Start of Materials provided

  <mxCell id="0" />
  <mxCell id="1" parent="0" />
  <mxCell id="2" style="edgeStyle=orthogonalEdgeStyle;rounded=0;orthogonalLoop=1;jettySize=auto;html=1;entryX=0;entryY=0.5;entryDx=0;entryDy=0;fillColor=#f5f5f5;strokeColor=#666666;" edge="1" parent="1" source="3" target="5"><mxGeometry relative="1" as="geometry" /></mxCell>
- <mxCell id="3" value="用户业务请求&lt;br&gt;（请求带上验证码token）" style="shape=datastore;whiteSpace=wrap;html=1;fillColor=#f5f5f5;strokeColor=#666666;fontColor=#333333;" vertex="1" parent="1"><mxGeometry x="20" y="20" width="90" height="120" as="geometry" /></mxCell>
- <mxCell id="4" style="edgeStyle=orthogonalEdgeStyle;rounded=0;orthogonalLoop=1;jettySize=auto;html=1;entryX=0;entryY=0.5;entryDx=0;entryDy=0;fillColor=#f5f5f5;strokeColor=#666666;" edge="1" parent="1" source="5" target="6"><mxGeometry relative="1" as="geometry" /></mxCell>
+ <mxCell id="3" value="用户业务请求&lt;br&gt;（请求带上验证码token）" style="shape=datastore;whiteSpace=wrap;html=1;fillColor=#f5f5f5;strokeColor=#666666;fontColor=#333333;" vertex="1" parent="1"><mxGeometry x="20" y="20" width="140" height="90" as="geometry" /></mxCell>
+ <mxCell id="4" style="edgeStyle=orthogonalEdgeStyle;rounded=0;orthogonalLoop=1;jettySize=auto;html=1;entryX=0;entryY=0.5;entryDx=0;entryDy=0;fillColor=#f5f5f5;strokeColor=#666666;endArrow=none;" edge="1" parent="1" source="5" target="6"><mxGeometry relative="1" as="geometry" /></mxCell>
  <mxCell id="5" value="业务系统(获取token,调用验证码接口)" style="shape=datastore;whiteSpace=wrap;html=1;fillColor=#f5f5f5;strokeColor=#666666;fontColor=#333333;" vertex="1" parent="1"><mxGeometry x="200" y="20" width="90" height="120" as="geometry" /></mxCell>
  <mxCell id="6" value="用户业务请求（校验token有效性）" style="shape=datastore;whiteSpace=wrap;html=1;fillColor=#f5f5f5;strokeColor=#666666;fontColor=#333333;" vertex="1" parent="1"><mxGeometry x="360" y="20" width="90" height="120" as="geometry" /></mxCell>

End of Materials provided

### What you need to do
Reproduce every line of each record above without changing a single character.

### Result of the exercise
  <mxCell id="0" />
  <mxCell id="1" parent="0" />
  <mxCell id="2" style="edgeStyle=orthogonalEdgeStyle;rounded=0;orthogonalLoop=1;jettySize=auto;html=1;entryX=0;entryY=0.5;entryDx=0;entryDy=0;fillColor=#f5f5f5;strokeColor=#666666;" edge="1" parent="1" source="3" target="5"><mxGeometry relative="1" as="geometry" /></mxCell>
- <mxCell id="3" value="用户业务请求&lt;br&gt;（请求带上验证码token）" style="shape=datastore;whiteSpace=wrap;html=1;fillColor=#f5f5f5;strokeColor=#666666;fontColor=#333333;" vertex="1" parent="1"><mxGeometry x="20" y="20" width="90" height="120" as="geometry" /></mxCell>
- <mxCell id="4" style="edgeStyle=orthogonalEdgeStyle;rounded=0;orthogonalLoop=1;jettySize=auto;html=1;entryX=0;entryY=0.5;entryDx=0;entryDy=0;fillColor=#f5f5f5;strokeColor=#666666;" edge="1" parent="1" source="5" target="6"><mxGeometry relative="1" as="geometry" /></mxCell>
+ <mxCell id="3" value="用户业务请求&lt;br&gt;（请求带上验证码token）" style="shape=datastore;whiteSpace=wrap;html=1;fillColor=#f5f5f5;strokeColor=#666666;fontColor=#333333;" vertex="1" parent="1"><mxGeometry x="20" y="20" width="140" height="90" as="geometry" /></mxCell>
+ <mxCell id="4" style="edgeStyle=orthogonalEdgeStyle;rounded=0;orthogonalLoop=1;jettySize=auto;html=1;entryX=0;entryY=0.5;entryDx=0;entryDy=0;fillColor=#f5f5f5;strokeColor=#666666;endArrow=none;" edge="1" parent="1" source="5" target="6"><mxGeometry relative="1" as="geometry" /></mxCell>
  <mxCell id="5" value="业务系统(获取token,调用验证码接口)" style="shape=datastore;whiteSpace=wrap;html=1;fillColor=#f5f5f5;strokeColor=#666666;fontColor=#333333;" vertex="1" parent="1"><mxGeometry x="200" y="20" width="90" height="120" as="geometry" /></mxCell>
  <mxCell id="6" value="用户业务请求（校验token有效性）" style="shape=datastore;whiteSpace=wrap;html=1;fillColor=#f5f5f5;strokeColor=#666666;fontColor=#333333;" vertex="1" parent="1"><mxGeometry x="360" y="20" width="90" height="120" as="geometry" /></mxCell>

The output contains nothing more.